» Excerpt

....................

ARTÍCULOS EN ESPAÑOL E INGLÉS PARA ESPAÑA, AMBAS AMÉRICAS Y USA
ARTICLES IN SPANISH AND ENGLISH FOR SPAIN, BOTH AMERICAS AND THE USA

The tyranny of digital media.

https://www.youtube.com/watch?v=m9BiTV9vvZ4

An article by Turner, Professor of Communication Science at Stanford University, USA, on the risk of state totalitarianism based on digital media, was published in the Zurich-based print newspaper NZZ on 8.7.2020. We offer the most important statements of this collaboration and some comments of our own.

Leading Silicon Valley entrepreneurs – from Steve Jobs to Mark Zuckerberg – have declared that digital media contribute to a society that is more egalitarian, more collaborative and totally free of state tyranny. By now, perhaps they shouldn’t be so sure. For in recent years, people around the world have begun to realize a striking irony: The very aspects of digital media that were thought to make our societies more democratic are in the process of undermining democratic institutions and norms.

....................

[Recorded data]

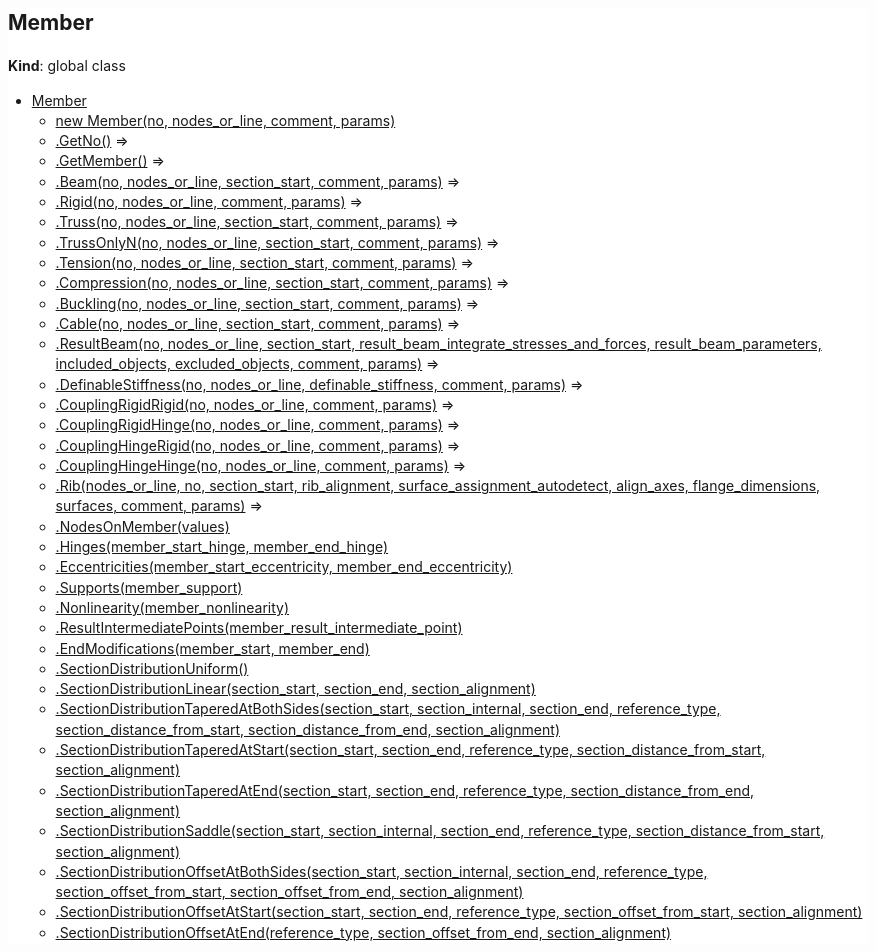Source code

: ## Member
**Kind**: global class  

* [Member](#Member)
    * [new Member(no, nodes_or_line, comment, params)](#new_Member_new)
    * [.GetNo()](#Member+GetNo) ⇒
    * [.GetMember()](#Member+GetMember) ⇒
    * [.Beam(no, nodes_or_line, section_start, comment, params)](#Member+Beam) ⇒
    * [.Rigid(no, nodes_or_line, comment, params)](#Member+Rigid) ⇒
    * [.Truss(no, nodes_or_line, section_start, comment, params)](#Member+Truss) ⇒
    * [.TrussOnlyN(no, nodes_or_line, section_start, comment, params)](#Member+TrussOnlyN) ⇒
    * [.Tension(no, nodes_or_line, section_start, comment, params)](#Member+Tension) ⇒
    * [.Compression(no, nodes_or_line, section_start, comment, params)](#Member+Compression) ⇒
    * [.Buckling(no, nodes_or_line, section_start, comment, params)](#Member+Buckling) ⇒
    * [.Cable(no, nodes_or_line, section_start, comment, params)](#Member+Cable) ⇒
    * [.ResultBeam(no, nodes_or_line, section_start, result_beam_integrate_stresses_and_forces, result_beam_parameters, included_objects, excluded_objects, comment, params)](#Member+ResultBeam) ⇒
    * [.DefinableStiffness(no, nodes_or_line, definable_stiffness, comment, params)](#Member+DefinableStiffness) ⇒
    * [.CouplingRigidRigid(no, nodes_or_line, comment, params)](#Member+CouplingRigidRigid) ⇒
    * [.CouplingRigidHinge(no, nodes_or_line, comment, params)](#Member+CouplingRigidHinge) ⇒
    * [.CouplingHingeRigid(no, nodes_or_line, comment, params)](#Member+CouplingHingeRigid) ⇒
    * [.CouplingHingeHinge(no, nodes_or_line, comment, params)](#Member+CouplingHingeHinge) ⇒
    * [.Rib(nodes_or_line, no, section_start, rib_alignment, surface_assignment_autodetect, align_axes, flange_dimensions, surfaces, comment, params)](#Member+Rib) ⇒
    * [.NodesOnMember(values)](#Member+NodesOnMember)
    * [.Hinges(member_start_hinge, member_end_hinge)](#Member+Hinges)
    * [.Eccentricities(member_start_eccentricity, member_end_eccentricity)](#Member+Eccentricities)
    * [.Supports(member_support)](#Member+Supports)
    * [.Nonlinearity(member_nonlinearity)](#Member+Nonlinearity)
    * [.ResultIntermediatePoints(member_result_intermediate_point)](#Member+ResultIntermediatePoints)
    * [.EndModifications(member_start, member_end)](#Member+EndModifications)
    * [.SectionDistributionUniform()](#Member+SectionDistributionUniform)
    * [.SectionDistributionLinear(section_start, section_end, section_alignment)](#Member+SectionDistributionLinear)
    * [.SectionDistributionTaperedAtBothSides(section_start, section_internal, section_end, reference_type, section_distance_from_start, section_distance_from_end, section_alignment)](#Member+SectionDistributionTaperedAtBothSides)
    * [.SectionDistributionTaperedAtStart(section_start, section_end, reference_type, section_distance_from_start, section_alignment)](#Member+SectionDistributionTaperedAtStart)
    * [.SectionDistributionTaperedAtEnd(section_start, section_end, reference_type, section_distance_from_end, section_alignment)](#Member+SectionDistributionTaperedAtEnd)
    * [.SectionDistributionSaddle(section_start, section_internal, section_end, reference_type, section_distance_from_start, section_alignment)](#Member+SectionDistributionSaddle)
    * [.SectionDistributionOffsetAtBothSides(section_start, section_internal, section_end, reference_type, section_offset_from_start, section_offset_from_end, section_alignment)](#Member+SectionDistributionOffsetAtBothSides)
    * [.SectionDistributionOffsetAtStart(section_start, section_end, reference_type, section_offset_from_start, section_alignment)](#Member+SectionDistributionOffsetAtStart)
    * [.SectionDistributionOffsetAtEnd(reference_type, section_offset_from_end, section_alignment)](#Member+SectionDistributionOffsetAtEnd)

....................

» What you will do
**a.** Answer these questions from the piece on the tyranny of digital media:
(i) In which newspaper, and on what date, was Turner's article published?
(ii) At which university is Turner a Professor of Communication Science?
(iii) Which two Silicon Valley entrepreneurs does it name?
**b.** Write the next part of the piece on the tyranny of digital media, picking up after its final sentence.

» Outputs in order
**a.**
(i) The Zurich-based print newspaper NZZ, on 8.7.2020.
(ii) Stanford University, USA.
(iii) Steve Jobs and Mark Zuckerberg.

**b.**
Surveillance and disinformation

The supposed manifestation of the voices of all forgotten individuals, through social networks, has not really expanded the scope of the public sphere, but has instead resulted in a great cacophony. The ease with which digital images and texts can be altered is gradually eroding our trust even in the facts themselves. In the USA, one can sense that the social and cultural foundations of democratic debate, and with it the democratic state itself, are beginning to crack. (¿Es la democracia un engaňo?

At the same time, the foundations of a new form of authoritarian governance are emerging globally. States are not only developing and using their own technologies, for surveillance and propaganda purposes, but are also favoring the operation of national and international technology companies to be imposed.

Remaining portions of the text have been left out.